▶ [Tugas Kerja]: Kutip tanpa diubah bagian teks tentang sistem pangan berkelanjutan, semuanya mulai dari "Acara hari ini" sampai ke "konteks sistem pangan.".

▶ [Teks yang Diberikan]:
· · · · · · ·
Saya senang dapat bergabung dengan Anda semua sebagai moderator dalam diskusi penting ini mengenai sistem pangan berkelanjutan, yang selaras dengan agenda ketahanan pangan sebagai salah satu prioritas nasional Presiden untuk Indonesia.
Acara hari ini berlangsung pada waktu yang sangat penting bagi kita untuk mengembangkan ide-ide menjelang KTT Sistem Pangan PBB yang akan diselenggarakan akhir bulan ini di Addis Ababa, di mana para pemerintah akan membahas skala investasi yang dibutuhkan untuk mentransformasi sistem pangan global secara berkelanjutan.
Pemerintah Indonesia, bersama PBB, akan menyampaikan solusi kepada sektor swasta mengenai praktik pertanian cerdas iklim.
Praktik-praktik ini mencakup pengurangan emisi, penurunan dampak lingkungan, peningkatan produktivitas, peningkatan penggunaan energi terbarukan, dan peningkatan nilai gizi tanaman melalui biofortifikasi benih.
Kontribusi sektor swasta sangat penting dalam semua hal tersebut.
Sekretaris Jenderal PBB menekankan bahwa “pembangunan adalah urusan semua pihak” dan hal ini sangat relevan dalam konteks sistem pangan.
Artinya, sektor swasta di Indonesia perlu berkontribusi lebih aktif, dan IGCN adalah platform ideal untuk memanfaatkan komitmen sektor ini terhadap ketahanan pangan berkelanjutan.
· · · · · · ·
▶ [Bahan yang Diberikan]:
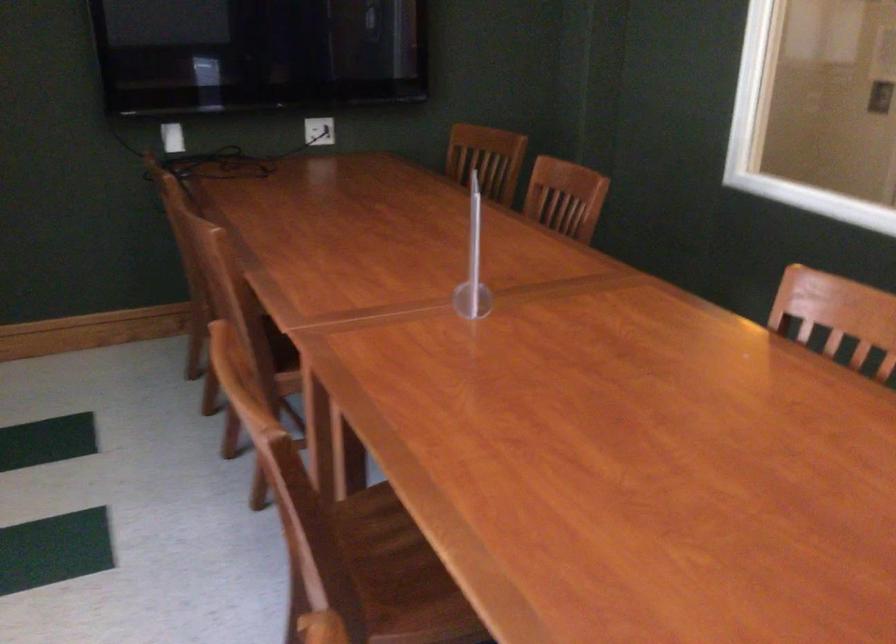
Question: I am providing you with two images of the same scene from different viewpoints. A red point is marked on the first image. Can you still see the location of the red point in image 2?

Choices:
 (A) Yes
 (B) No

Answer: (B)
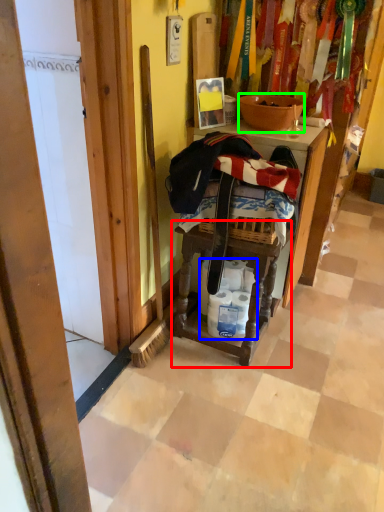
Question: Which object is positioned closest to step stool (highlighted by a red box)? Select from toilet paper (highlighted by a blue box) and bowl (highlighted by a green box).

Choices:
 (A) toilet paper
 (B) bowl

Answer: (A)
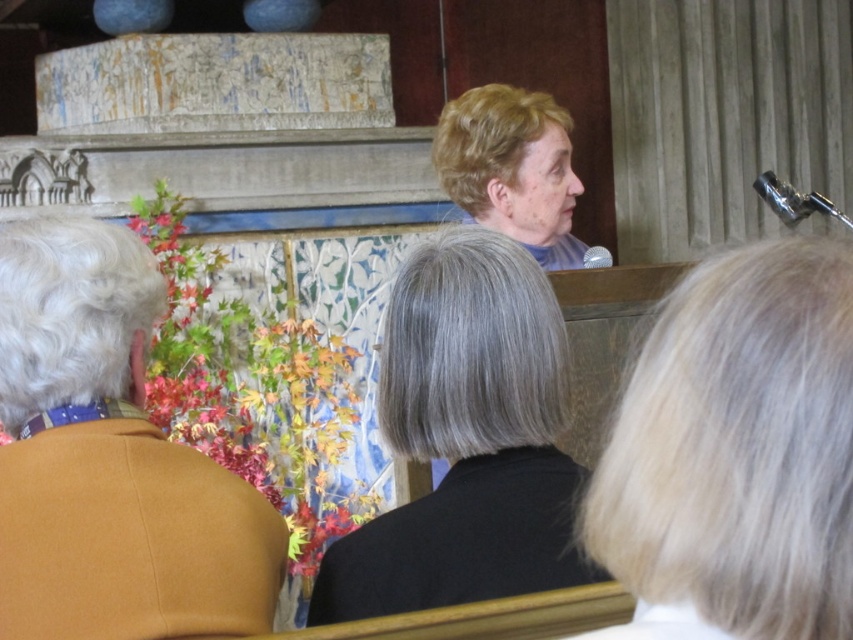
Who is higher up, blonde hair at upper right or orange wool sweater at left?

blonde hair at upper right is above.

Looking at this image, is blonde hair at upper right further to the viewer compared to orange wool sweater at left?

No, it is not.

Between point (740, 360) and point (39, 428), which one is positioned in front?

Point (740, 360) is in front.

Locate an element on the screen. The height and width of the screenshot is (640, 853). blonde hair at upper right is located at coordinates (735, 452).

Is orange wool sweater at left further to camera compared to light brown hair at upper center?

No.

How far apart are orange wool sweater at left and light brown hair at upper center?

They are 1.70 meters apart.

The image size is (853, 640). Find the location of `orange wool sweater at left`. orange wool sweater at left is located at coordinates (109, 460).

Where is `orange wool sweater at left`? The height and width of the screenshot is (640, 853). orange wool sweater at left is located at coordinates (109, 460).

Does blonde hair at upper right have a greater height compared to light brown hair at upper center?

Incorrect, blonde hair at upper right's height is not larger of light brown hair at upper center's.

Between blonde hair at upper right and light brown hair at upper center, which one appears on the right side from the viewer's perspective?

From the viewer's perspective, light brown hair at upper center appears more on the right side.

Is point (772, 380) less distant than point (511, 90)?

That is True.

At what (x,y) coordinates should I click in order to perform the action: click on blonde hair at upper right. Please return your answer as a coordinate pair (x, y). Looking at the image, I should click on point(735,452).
· · · · · · ·
▶ [Jawaban Tertulis]:
Acara hari ini berlangsung pada waktu yang sangat penting bagi kita untuk mengembangkan ide-ide menjelang KTT Sistem Pangan PBB yang akan diselenggarakan akhir bulan ini di Addis Ababa, di mana para pemerintah akan membahas skala investasi yang dibutuhkan untuk mentransformasi sistem pangan global secara berkelanjutan.
Pemerintah Indonesia, bersama PBB, akan menyampaikan solusi kepada sektor swasta mengenai praktik pertanian cerdas iklim.
Praktik-praktik ini mencakup pengurangan emisi, penurunan dampak lingkungan, peningkatan produktivitas, peningkatan penggunaan energi terbarukan, dan peningkatan nilai gizi tanaman melalui biofortifikasi benih.
Kontribusi sektor swasta sangat penting dalam semua hal tersebut.
Sekretaris Jenderal PBB menekankan bahwa “pembangunan adalah urusan semua pihak” dan hal ini sangat relevan dalam konteks sistem pangan.